Pourquoi faut-il supprimer l’ordre des médecins ?

L'ordre des médecins ou l'héritage corporatiste de Pétain - Photo - Bermix - Studio
L'ordre des médecins ou l'héritage corporatiste de Pétain - Photo - Bermix - Studio

L’origine de cette institution de l’ordre des médecins est entachée d’une mise en place initiale par l’État français en 1940 dans l’optique de se débarrasser des syndicats au profit d’organisations professionnelles sous tutelle. À l’époque, la profession étant quasiment exclusivement sous statut libéral, a vu d’un bon œil la mise en place d’une institution censée protéger son indépendance professionnelle.

L’Ordre des médecins s’est vu déléguer par l’État des missions de contrôle et de sanction. C’est notamment lui qui certifie la qualification du médecin et lui donne le droit d’exercer. Il détient aussi une mission disciplinaire avec un droit de sanction indépendant de la justice pénale.

Juge et partie

Ce type de structure est en fait porteuse d’une tare originelle qui est que ce sont les mêmes personnes qui sont juges et parties, dans un entre-soi malsain, sans aucun véritable contrôle extérieur. Les différents scandales récents en apportent des preuves éclatantes.

Il y a l’affaire Le Scouarnec qui a mis en lumière l’inaction coupable des différentes instances disciplinaires, preuve d’une faillite totale du système. Le constat est sans appel avec une succession de silences, de renoncements, de conseillers qui ont fermé les yeux pendant de très nombreuses années, avec comme conséquence une accumulation de viols et d’agressions sexuelles sur plusieurs centaines d’enfants.

L’autre affaire est celle des irrégularités financières et des élections truquées touchant notamment le conseil de l’Ordre de Paris. Face à l’accumulation de ces dysfonctionnements, un rapport de l’Inspection générale des finances propose la dissolution de cette instance. Ces deux exemples ne sont pas des épiphénomènes, mais bien les derniers avatars d’une longue liste de défaillances qui ont entaché le fonctionnement de cet organisme au fil des décennies.

Déjà dans les 110 propositions de François Mitterrand

Il n’est donc pas étonnant qu’au fil des ans, un certain nombre de médecins, mais aussi des politiques ont posé la question de sa disparition. Cela ne date pas d’aujourd’hui puisque la suppression de l’Ordre des médecins faisait partie des 110 propositions de François Mitterrand en 1981. Malheureusement, cette promesse n’a pas été tenue et c’est regrettable.
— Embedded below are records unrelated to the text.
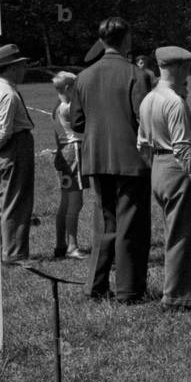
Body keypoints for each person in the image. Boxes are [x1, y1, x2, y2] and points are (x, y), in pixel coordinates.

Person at [70, 17, 154, 304]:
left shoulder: (83, 77)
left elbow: (77, 122)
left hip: (95, 158)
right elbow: (143, 118)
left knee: (104, 224)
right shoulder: (136, 75)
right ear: (126, 39)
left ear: (102, 41)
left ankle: (95, 285)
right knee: (132, 225)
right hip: (131, 158)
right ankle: (129, 290)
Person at [137, 46, 191, 312]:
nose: (189, 72)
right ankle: (179, 297)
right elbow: (180, 147)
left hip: (159, 166)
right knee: (185, 234)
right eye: (187, 67)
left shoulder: (149, 99)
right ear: (176, 68)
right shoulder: (174, 101)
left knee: (175, 231)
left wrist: (156, 167)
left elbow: (141, 142)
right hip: (178, 169)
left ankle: (184, 293)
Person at [0, 44, 36, 265]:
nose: (24, 70)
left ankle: (6, 249)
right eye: (21, 66)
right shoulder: (9, 94)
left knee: (5, 199)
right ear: (11, 68)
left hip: (2, 148)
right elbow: (3, 130)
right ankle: (14, 254)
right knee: (17, 201)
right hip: (14, 147)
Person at [51, 71, 88, 260]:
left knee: (65, 202)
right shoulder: (68, 107)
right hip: (74, 152)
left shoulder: (56, 107)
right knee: (75, 202)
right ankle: (72, 246)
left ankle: (60, 244)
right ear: (68, 88)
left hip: (63, 152)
Aujourd’hui, la remise en cause de l’Ordre des médecins prend une acuité particulière face à l’évolution de la profession. En effet, sa légitimité pouvait éventuellement se comprendre quand les médecins exerçaient très majoritairement en libéral. Or, aujourd’hui, ce n’est plus le cas, les médecins salariés sont majoritaires et la plupart ne comprennent pas à quoi leur sert cet ordre. Les médecins hospitaliers disposent d’instances disciplinaires rattachées au ministère de la Santé dans lesquelles siègent des élus syndicaux. Pour les autres, ils relèvent du droit du travail comme tout cadre. Il ne reste donc plus que les libéraux qui pourraient être représentés comme les autres professions de ce type par une simple chambre syndicale professionnelle. Il n’y a donc aucune raison de ne pas se débarrasser de cette structure inutile, peu démocratique et coûteuse.